So, I have three numpy arrays which store latitude, longitude, and some property value on a grid -- that is, I have LAT(y,x), LON(y,x), and, say temperature T(y,x), for some limits of x and y. The grid isn't necessarily regular -- in fact, it's tripolar.
I then want to interpolate these property (temperature) values onto a bunch of different lat/lon points (stored as lat1(t), lon1(t), for about 10,000 t...) which do not fall on the actual grid points. I've tried matplotlib.mlab.griddata, but that takes far too long (it's not really designed for what I'm doing, after all). I've also tried scipy.interpolate.interp2d, but I get a MemoryError (my grids are about 400x400).
Is there any sort of slick, preferably fast way of doing this? I can't help but think the answer is something obvious... Thanks!!
Try the combination of inverse-distance weighting and
scipy.spatial.KDTree
described in SO
inverse-distance-weighted-idw-interpolation-with-python.
Kd-trees
work nicely in 2d 3d ..., inverse-distance weighting is smooth and local,
and the k= number of nearest neighbours can be varied to tradeoff speed / accuracy.
There is a nice inverse distance example by Roger Veciana i Rovira along with some code using GDAL to write to geotiff if you're into that.
This is of coarse to a regular grid, but assuming you project the data first to a pixel grid with pyproj or something, all the while being careful what projection is used for your data.
A copy of his algorithm and example script:
from math import pow
from math import sqrt
import numpy as np
import matplotlib.pyplot as plt
def pointValue(x,y,power,smoothing,xv,yv,values):
nominator=0
denominator=0
for i in range(0,len(values)):
dist = sqrt((x-xv[i])*(x-xv[i])+(y-yv[i])*(y-yv[i])+smoothing*smoothing);
#If the point is really close to one of the data points, return the data point value to avoid singularities
if(dist<0.0000000001):
return values[i]
nominator=nominator+(values[i]/pow(dist,power))
denominator=denominator+(1/pow(dist,power))

A sequence of records
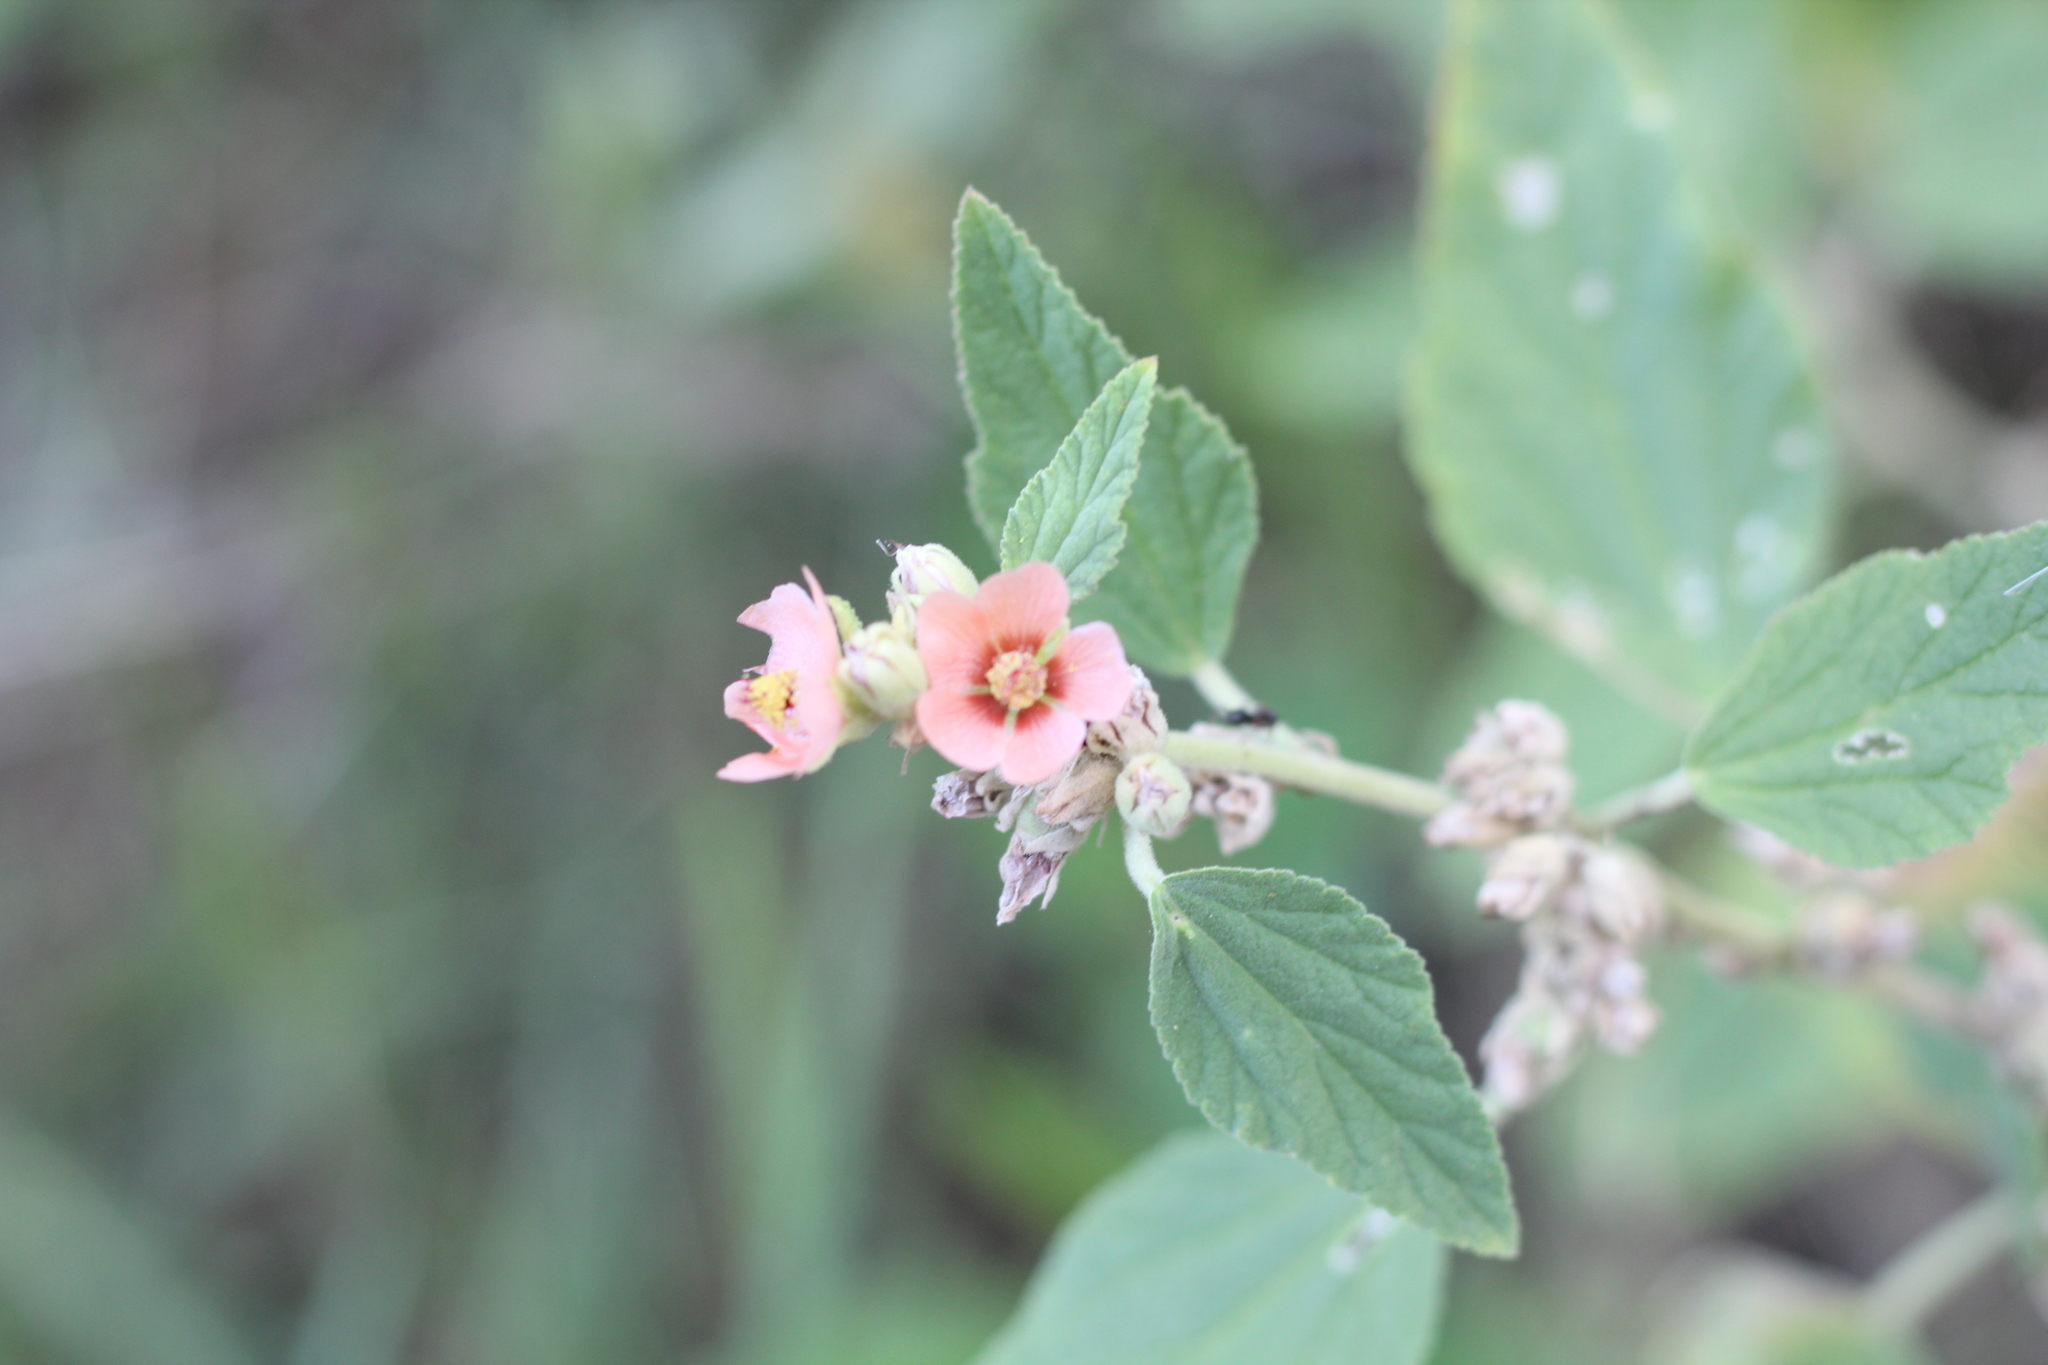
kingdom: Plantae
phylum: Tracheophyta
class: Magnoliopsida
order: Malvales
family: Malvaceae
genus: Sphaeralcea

- _Exercise_: Reproduce the passage of the forum thread on interpolating grid values, starting at "So, I have three" and ending at "are about 400x400).".

- _Solution below_:
So, I have three numpy arrays which store latitude, longitude, and some property value on a grid -- that is, I have LAT(y,x), LON(y,x), and, say temperature T(y,x), for some limits of x and y. The grid isn't necessarily regular -- in fact, it's tripolar.
I then want to interpolate these property (temperature) values onto a bunch of different lat/lon points (stored as lat1(t), lon1(t), for about 10,000 t...) which do not fall on the actual grid points. I've tried matplotlib.mlab.griddata, but that takes far too long (it's not really designed for what I'm doing, after all). I've also tried scipy.interpolate.interp2d, but I get a MemoryError (my grids are about 400x400).